Work task ▸
Convert the rows from the line containing "By how many degrees, and" through the end of the rows, both ends included, into a JSON list of strings with one string per line. Skip blank lines and leave the pictures out.

Exercise materials ▸
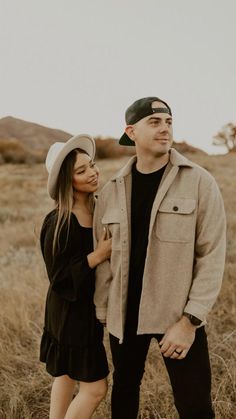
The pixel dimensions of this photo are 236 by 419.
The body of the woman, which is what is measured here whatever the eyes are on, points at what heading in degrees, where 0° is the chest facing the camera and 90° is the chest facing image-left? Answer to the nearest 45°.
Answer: approximately 315°

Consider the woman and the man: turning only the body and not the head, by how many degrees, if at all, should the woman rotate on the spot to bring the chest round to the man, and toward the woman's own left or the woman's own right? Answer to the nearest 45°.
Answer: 0° — they already face them
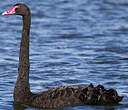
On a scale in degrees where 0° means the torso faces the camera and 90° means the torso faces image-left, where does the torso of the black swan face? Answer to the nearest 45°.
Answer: approximately 90°
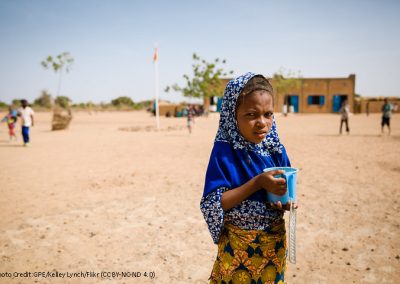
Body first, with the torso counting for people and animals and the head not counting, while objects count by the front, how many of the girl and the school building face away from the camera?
0

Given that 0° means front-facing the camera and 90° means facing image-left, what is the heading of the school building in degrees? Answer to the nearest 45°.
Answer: approximately 0°

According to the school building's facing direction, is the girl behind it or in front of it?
in front

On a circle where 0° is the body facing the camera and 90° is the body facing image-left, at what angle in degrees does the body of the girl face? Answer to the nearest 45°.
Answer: approximately 315°
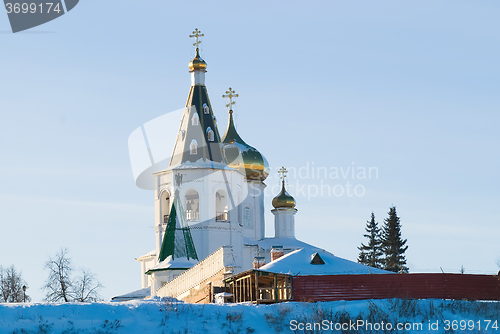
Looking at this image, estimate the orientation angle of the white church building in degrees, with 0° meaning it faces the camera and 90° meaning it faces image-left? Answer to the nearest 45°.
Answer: approximately 45°
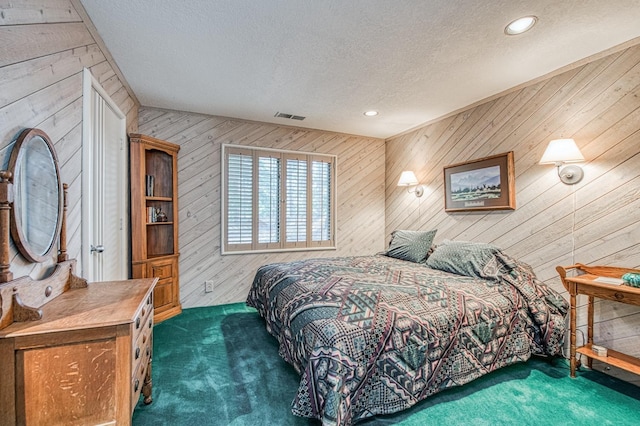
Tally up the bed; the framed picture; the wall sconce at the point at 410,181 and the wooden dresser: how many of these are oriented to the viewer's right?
1

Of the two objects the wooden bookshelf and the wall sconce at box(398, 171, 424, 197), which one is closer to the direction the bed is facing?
the wooden bookshelf

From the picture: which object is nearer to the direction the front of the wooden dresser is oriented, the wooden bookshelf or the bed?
the bed

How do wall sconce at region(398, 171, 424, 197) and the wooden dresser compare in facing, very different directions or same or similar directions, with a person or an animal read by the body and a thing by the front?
very different directions

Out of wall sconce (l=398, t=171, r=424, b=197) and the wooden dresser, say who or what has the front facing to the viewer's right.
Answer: the wooden dresser

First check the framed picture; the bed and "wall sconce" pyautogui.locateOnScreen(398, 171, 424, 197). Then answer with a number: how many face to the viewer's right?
0

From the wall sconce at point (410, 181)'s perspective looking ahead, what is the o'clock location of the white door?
The white door is roughly at 12 o'clock from the wall sconce.

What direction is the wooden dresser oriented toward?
to the viewer's right

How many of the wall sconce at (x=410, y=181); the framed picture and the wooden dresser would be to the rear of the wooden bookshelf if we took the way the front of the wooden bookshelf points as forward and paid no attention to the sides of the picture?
0

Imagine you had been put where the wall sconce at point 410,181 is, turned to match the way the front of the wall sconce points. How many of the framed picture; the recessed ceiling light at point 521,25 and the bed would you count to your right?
0

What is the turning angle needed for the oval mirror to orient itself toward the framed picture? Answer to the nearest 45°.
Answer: approximately 45° to its left

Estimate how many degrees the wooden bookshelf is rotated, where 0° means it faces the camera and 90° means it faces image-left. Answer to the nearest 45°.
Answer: approximately 315°

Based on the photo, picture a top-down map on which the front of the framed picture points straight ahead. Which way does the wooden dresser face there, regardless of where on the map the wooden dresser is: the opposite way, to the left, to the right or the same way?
the opposite way

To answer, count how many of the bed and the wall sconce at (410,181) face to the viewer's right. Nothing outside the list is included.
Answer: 0

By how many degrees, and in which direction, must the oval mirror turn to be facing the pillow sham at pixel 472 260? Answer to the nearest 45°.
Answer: approximately 45° to its left
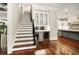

Solution for this problem ▸
[
  "By how many degrees, and in which direction, must the oval mirror turn to be facing the pillow sham at pixel 472 260? Answer to the nearest 45°.",
  "Answer: approximately 45° to its left"
]